> [Extract]:
* * * * * * *

# An interesting(or very stupid) doubt that came to mind

1. Jun 26, 2013

### assed

I was dealing with the derivation of Stefan's law from Planck's law. In this derivation one gets to the following equation

$\frac{xe^{x}}{e^{x}-1}=5$

At this point most places I looked provide an aproximate numerical solution to this transcendental equation and carry on. But I wwas thinking about this. Suppose there is x that satisfies the equation. Then,

$xe^{x}=5e^{x}-5$

$e^{x}(5-x)=5$

$e^{x}=\frac{5}{5-x}=\frac{1}{1-\frac{x}{5}}$

The numerical solution they provide is less than 5, so we can use the geometrical series sum.

$e^{x}=\sum(\frac{x}{5})^{n}$

Now, if I write the exponential series, and using that two power series must have the same coefficients i arrive at my problem. I thought a bit about it and since I can neither figure it out nor know exactly how to look for it I decided to ask it here. Maybe it is a stupid doubt and I am forgeting something. Either way, I would apreciate some help. Thanks.

* * * * * * *

> [Material provided]:
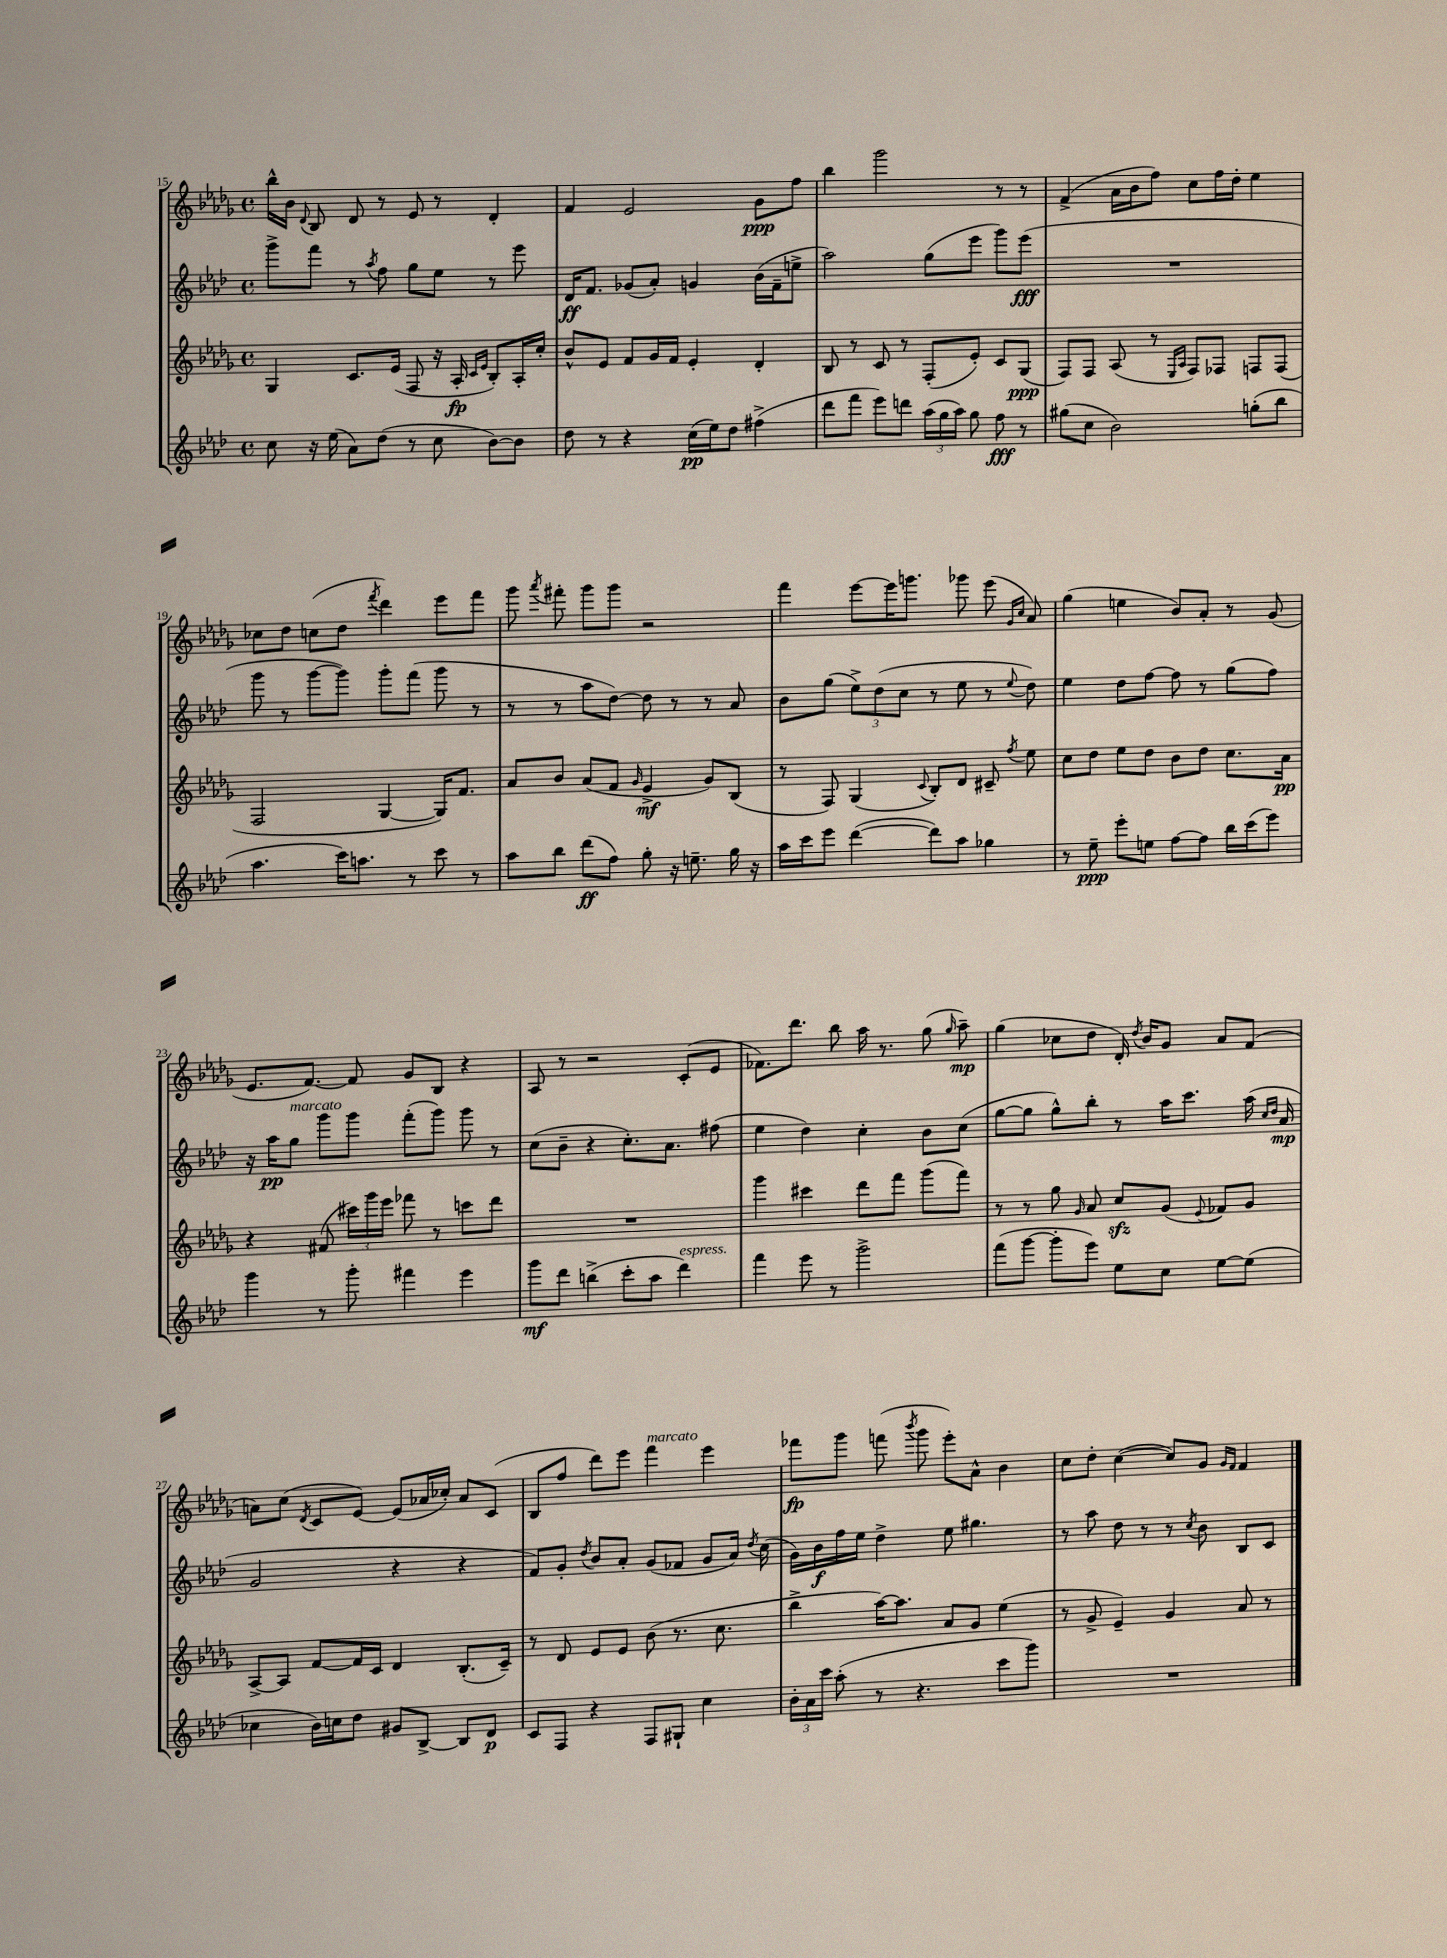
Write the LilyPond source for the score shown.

* * * * * * *

Transcribe the post about Stefan's law word for word, covering the stretch from "At this point" through "some help. Thanks.".

> [The completed task]:
At this point most places I looked provide an aproximate numerical solution to this transcendental equation and carry on. But I wwas thinking about this. Suppose there is x that satisfies the equation. Then,

$xe^{x}=5e^{x}-5$

$e^{x}(5-x)=5$

$e^{x}=\frac{5}{5-x}=\frac{1}{1-\frac{x}{5}}$

The numerical solution they provide is less than 5, so we can use the geometrical series sum.

$e^{x}=\sum(\frac{x}{5})^{n}$

Now, if I write the exponential series, and using that two power series must have the same coefficients i arrive at my problem. I thought a bit about it and since I can neither figure it out nor know exactly how to look for it I decided to ask it here. Maybe it is a stupid doubt and I am forgeting something. Either way, I would apreciate some help. Thanks.